Quality Control of Reflectivity and Light Dispersion of Polished Concrete

Reflectivity of Polished Concrete

Polished concrete flooring is considered sustainable due to its durability, energy efficiency, low maintenance requirements, the potential for reusing existing materials, and contribution to better indoor air quality. Compared to other flooring options, it often has a lower environmental footprint and is a practical choice for environmentally conscious building and design.

Excellent reflectivity and light dispersion are two key factors that make polished concrete a sustainable option for flooring and other applications.

Energy Efficiency

Many researches have demonstrated that adequate lighting can enhance employee productivity and mood. Technology advancements have allowed energy-saving and environmentally friendly lighting solutions to become more prevalent in workplaces. Industrial warehouses are now investing in advanced and energy-efficient lighting options. Unfortunately, lighting engineers cannot regulate reflection, which remains challenging to control.

Using reflectivity of polished concrete for lighting efficiency in the workplace.

Reflectivity: Polished concrete has a high level of reflectivity, which means it can bounce back a significant amount of natural and artificial light. This property reduces the need for additional lighting in indoor spaces during daylight hours. Less reliance on electric lighting can lead to substantial energy savings and lower electricity bills, making it an environmentally friendly choice.

How to control it?

When starting a project with a new or existing slab, the first evaluation will determine the flatness of the slab and any scratches and gouges that require removal. As illustrated below, the floor surface could be more consistent in terms of flatness and scratch-free surface. An uneven floor leads to uneven reflectivity and clarity. The black arrows indicate incoming light, while the colored arrows indicate reflected or refracted light. Due to the floor’s irregularities, light is refracted in a random pattern rather than being uniformly reflected as it would be on a well-ground and polished floor.

Refracted light off of scratches on a polished concrete floor

When working with concrete surfaces, creating a proper scratch pattern is crucial. Each pass of the diamond tool leaves behind a unique scratch pattern, and it is essential to take your time with each pass to ensure consistent grinding or polishing across the entire surface. Ensuring that the diamonds cover every square inch evenly for the best results.
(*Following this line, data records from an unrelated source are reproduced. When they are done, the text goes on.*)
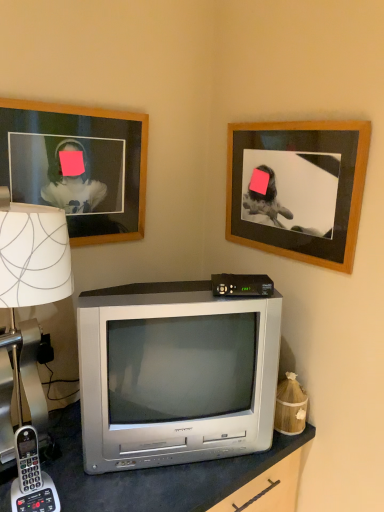
Question: From a real-world perspective, is white paper lampshade at left beneath silver metallic television at center?

Choices:
 (A) yes
 (B) no

Answer: (B)

Question: From the image's perspective, does white paper lampshade at left appear higher than silver metallic television at center?

Choices:
 (A) no
 (B) yes

Answer: (B)

Question: Is white paper lampshade at left positioned far away from silver metallic television at center?

Choices:
 (A) yes
 (B) no

Answer: (B)

Question: Is white paper lampshade at left not inside silver metallic television at center?

Choices:
 (A) yes
 (B) no

Answer: (A)

Question: From the image's perspective, is white paper lampshade at left under silver metallic television at center?

Choices:
 (A) yes
 (B) no

Answer: (B)

Question: Considering the positions of point (129, 321) and point (238, 238), is point (129, 321) closer or farther from the camera than point (238, 238)?

Choices:
 (A) farther
 (B) closer

Answer: (B)

Question: From the image's perspective, is silver metallic television at center positioned above or below wooden frame at upper right, placed as the second picture frame when sorted from left to right?

Choices:
 (A) below
 (B) above

Answer: (A)

Question: Looking at their shapes, would you say silver metallic television at center is wider or thinner than wooden frame at upper right, the 1th picture frame positioned from the right?

Choices:
 (A) wide
 (B) thin

Answer: (A)

Question: Is silver metallic television at center taller or shorter than wooden frame at upper right, the 1th picture frame positioned from the right?

Choices:
 (A) short
 (B) tall

Answer: (B)

Question: Based on their sizes in the image, would you say gray plastic phone at lower left is bigger or smaller than wooden framed photo at upper left, arranged as the 1th picture frame when viewed from the left?

Choices:
 (A) big
 (B) small

Answer: (B)

Question: In the image, is gray plastic phone at lower left on the left side or the right side of wooden framed photo at upper left, which is the second picture frame in right-to-left order?

Choices:
 (A) right
 (B) left

Answer: (B)

Question: From a real-world perspective, is gray plastic phone at lower left positioned above or below wooden framed photo at upper left, which is the second picture frame in right-to-left order?

Choices:
 (A) below
 (B) above

Answer: (A)

Question: Is gray plastic phone at lower left taller or shorter than wooden framed photo at upper left, arranged as the 1th picture frame when viewed from the left?

Choices:
 (A) short
 (B) tall

Answer: (A)

Question: Does point (276, 176) appear closer or farther from the camera than point (6, 193)?

Choices:
 (A) farther
 (B) closer

Answer: (A)

Question: Which is correct: wooden frame at upper right, the 1th picture frame positioned from the right, is inside white paper lampshade at left, or outside of it?

Choices:
 (A) inside
 (B) outside

Answer: (B)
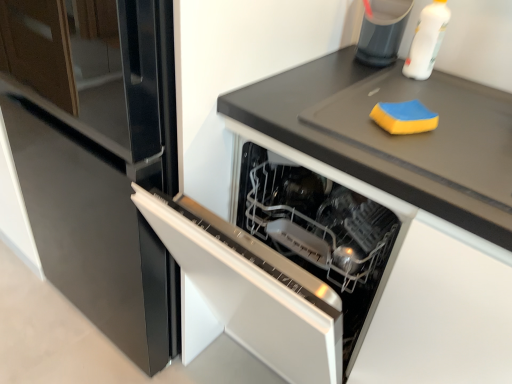
Question: Is white plastic bottle at upper right positioned with its back to yellow sponge at upper right?

Choices:
 (A) no
 (B) yes

Answer: (A)

Question: Can you confirm if white plastic bottle at upper right is bigger than yellow sponge at upper right?

Choices:
 (A) yes
 (B) no

Answer: (A)

Question: From the image's perspective, is white plastic bottle at upper right above yellow sponge at upper right?

Choices:
 (A) yes
 (B) no

Answer: (A)

Question: Considering the relative sizes of white plastic bottle at upper right and yellow sponge at upper right in the image provided, is white plastic bottle at upper right thinner than yellow sponge at upper right?

Choices:
 (A) yes
 (B) no

Answer: (A)

Question: Is yellow sponge at upper right a part of white plastic bottle at upper right?

Choices:
 (A) no
 (B) yes

Answer: (A)

Question: Considering their positions, is white plastic bottle at upper right located in front of or behind yellow sponge at upper right?

Choices:
 (A) front
 (B) behind

Answer: (B)

Question: In the image, is white plastic bottle at upper right on the left side or the right side of yellow sponge at upper right?

Choices:
 (A) right
 (B) left

Answer: (A)

Question: From a real-world perspective, is white plastic bottle at upper right physically located above or below yellow sponge at upper right?

Choices:
 (A) above
 (B) below

Answer: (A)

Question: From their relative heights in the image, would you say white plastic bottle at upper right is taller or shorter than yellow sponge at upper right?

Choices:
 (A) tall
 (B) short

Answer: (A)

Question: Is yellow sponge at upper right wider or thinner than black matte countertop at upper right?

Choices:
 (A) wide
 (B) thin

Answer: (B)

Question: Does point (419, 125) appear closer or farther from the camera than point (431, 163)?

Choices:
 (A) closer
 (B) farther

Answer: (B)

Question: Would you say yellow sponge at upper right is inside or outside black matte countertop at upper right?

Choices:
 (A) inside
 (B) outside

Answer: (B)

Question: Is yellow sponge at upper right taller or shorter than black matte countertop at upper right?

Choices:
 (A) short
 (B) tall

Answer: (A)

Question: From the image's perspective, relative to translucent plastic container at upper right, is black matte countertop at upper right above or below?

Choices:
 (A) below
 (B) above

Answer: (A)

Question: Considering their positions, is black matte countertop at upper right located in front of or behind translucent plastic container at upper right?

Choices:
 (A) front
 (B) behind

Answer: (A)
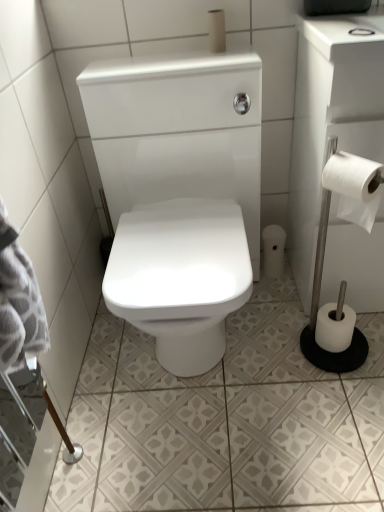
What is the approximate width of white paper roll at lower right, the 3th toilet paper in the right-to-left sequence?

white paper roll at lower right, the 3th toilet paper in the right-to-left sequence, is 3.50 inches wide.

I want to click on white matte toilet paper at upper center, the 2th toilet paper from the front, so click(x=217, y=30).

This screenshot has height=512, width=384. I want to click on white paper at right, positioned as the fourth toilet paper in back-to-front order, so click(x=354, y=187).

From the image's perspective, is white glossy ceramic tile at center above or below white paper roll at lower right, the 3th toilet paper in the right-to-left sequence?

Based on their image positions, white glossy ceramic tile at center is located beneath white paper roll at lower right, the 3th toilet paper in the right-to-left sequence.

Is the position of white glossy ceramic tile at center less distant than that of white paper roll at lower right, the 3th toilet paper in the right-to-left sequence?

Yes.

Is point (362, 325) closer or farther from the camera than point (276, 273)?

Clearly, point (362, 325) is closer to the camera than point (276, 273).

From a real-world perspective, which is physically above, white glossy ceramic tile at center or white paper roll at lower right, the third toilet paper from the top?

white paper roll at lower right, the third toilet paper from the top.

Is white paper at right, which ranks as the 1th toilet paper in front-to-back order, placed right next to white glossy toilet at center?

white paper at right, which ranks as the 1th toilet paper in front-to-back order, is not next to white glossy toilet at center, and they're not touching.

Which is closer to the camera, (x=361, y=221) or (x=176, y=89)?

Point (x=361, y=221) is positioned closer to the camera compared to point (x=176, y=89).

From the image's perspective, which one is positioned lower, white paper at right, acting as the 2th toilet paper starting from the top, or white glossy toilet at center?

white glossy toilet at center is shown below in the image.

Can white glossy toilet at center be found inside white paper at right, acting as the 2th toilet paper starting from the top?

Actually, white glossy toilet at center is outside white paper at right, acting as the 2th toilet paper starting from the top.

From the image's perspective, which toilet paper is the 3rd one above the white matte toilet paper at lower right, acting as the fourth toilet paper starting from the top? Please provide its 2D coordinates.

[(217, 30)]

Is white matte toilet paper at lower right, placed as the third toilet paper when sorted from front to back, not within white matte toilet paper at upper center, acting as the fourth toilet paper starting from the right?

Yes, white matte toilet paper at lower right, placed as the third toilet paper when sorted from front to back, is located beyond the bounds of white matte toilet paper at upper center, acting as the fourth toilet paper starting from the right.

Can you confirm if white matte toilet paper at lower right, positioned as the 2th toilet paper in back-to-front order, is positioned to the right of white matte toilet paper at upper center, marked as the 3th toilet paper in a back-to-front arrangement?

Result: Yes.

In the scene shown: Considering the sizes of objects white paper at right, the 3th toilet paper in the left-to-right sequence, and white matte toilet paper at lower right, the 1th toilet paper in the bottom-to-top sequence, in the image provided, who is bigger, white paper at right, the 3th toilet paper in the left-to-right sequence, or white matte toilet paper at lower right, the 1th toilet paper in the bottom-to-top sequence,?

white paper at right, the 3th toilet paper in the left-to-right sequence, is bigger.

Looking at this image, is white paper at right, positioned as the fourth toilet paper in back-to-front order, not near white matte toilet paper at lower right, positioned as the 2th toilet paper in back-to-front order?

Actually, white paper at right, positioned as the fourth toilet paper in back-to-front order, and white matte toilet paper at lower right, positioned as the 2th toilet paper in back-to-front order, are a little close together.

Is white paper at right, the second toilet paper viewed from the right, surrounding white matte toilet paper at lower right, placed as the third toilet paper when sorted from front to back?

No, white matte toilet paper at lower right, placed as the third toilet paper when sorted from front to back, is not surrounded by white paper at right, the second toilet paper viewed from the right.

From the image's perspective, relative to white matte toilet paper at lower right, acting as the fourth toilet paper starting from the top, is white paper at right, the third toilet paper ordered from the bottom, above or below?

Based on their image positions, white paper at right, the third toilet paper ordered from the bottom, is located above white matte toilet paper at lower right, acting as the fourth toilet paper starting from the top.

From a real-world perspective, does white matte toilet paper at lower right, the 1th toilet paper in the bottom-to-top sequence, sit lower than white paper roll at lower right, the 1th toilet paper viewed from the back?

Yes, from a real-world perspective, white matte toilet paper at lower right, the 1th toilet paper in the bottom-to-top sequence, is below white paper roll at lower right, the 1th toilet paper viewed from the back.

Is white matte toilet paper at lower right, positioned as the 2th toilet paper in back-to-front order, oriented towards white paper roll at lower right, the 3th toilet paper in the right-to-left sequence?

No, white matte toilet paper at lower right, positioned as the 2th toilet paper in back-to-front order, is not facing towards white paper roll at lower right, the 3th toilet paper in the right-to-left sequence.

Considering the points (335, 343) and (276, 262), which point is behind, point (335, 343) or point (276, 262)?

Positioned behind is point (276, 262).

Could you tell me if white paper at right, acting as the 2th toilet paper starting from the top, is facing white matte toilet paper at upper center, the 2th toilet paper from the front?

No, white paper at right, acting as the 2th toilet paper starting from the top, is not facing towards white matte toilet paper at upper center, the 2th toilet paper from the front.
Once you’ve eliminated any unwanted scratches or irregularities using the lowest grit diamonds, you’ve completed nearly 90% of your task. Each successive diamond’s primary goal is to eliminate the scratch pattern left by the previous diamond, creating a smooth and polished finish with an even scratch pattern across the entire surface.

Polished concrete with a bird bath. How a missed scratch (purple) will change the direction of the light

Whenever you leave a deep scratch or a “bird bath”, where the diamonds have not performed correctly, you will get refraction of the light, as opposed to a consistent reflection of the light. This creates a void, or dark area, in the reflection on the floor. Take your time with each grind and continually evaluate your work as you proceed. To fix a missed scratch after having moved on through the subsequent grits requires you to regrind an area far greater than the area of the immediate scratch.

The reflection from a correct scratch pattern


After the concrete slab is ground, the top layer is removed, exposing the lighter concrete beneath, which is more reflective and suitable for polishing to achieve the desired sheen. This results in a less gouged floor by forklifts and more reflective, refracting light instead of absorbing it. Additionally, the Light Reflectance Value (LRV) can be increased by 75%, resulting in clearer impressions of the light bulbs on the floor. This increase in LRV also provides practical benefits such as low maintenance requirements and contributes to better indoor air quality.

  • Increased Energy Savings
  • Better Quality Control
  • Increased Employee Morale
  • Improved Company Image
  • Safety Improvements

These improvements are documented in the ANSI, Lighting Standards Document. “Proper illumination is essential for the optimization of safety, comfort, and productivity in the workplace; workplace lighting also dictates the quality of perception, mood, and performance levels of employees.”

In summary, polished concrete’s great reflectivity and light dispersion contribute to its sustainability by reducing energy consumption, mitigating urban heat island effects, promoting durability and low maintenance, minimizing material consumption, and supporting local sourcing practices. These factors make it an eco-friendly choice for various architectural and design applications.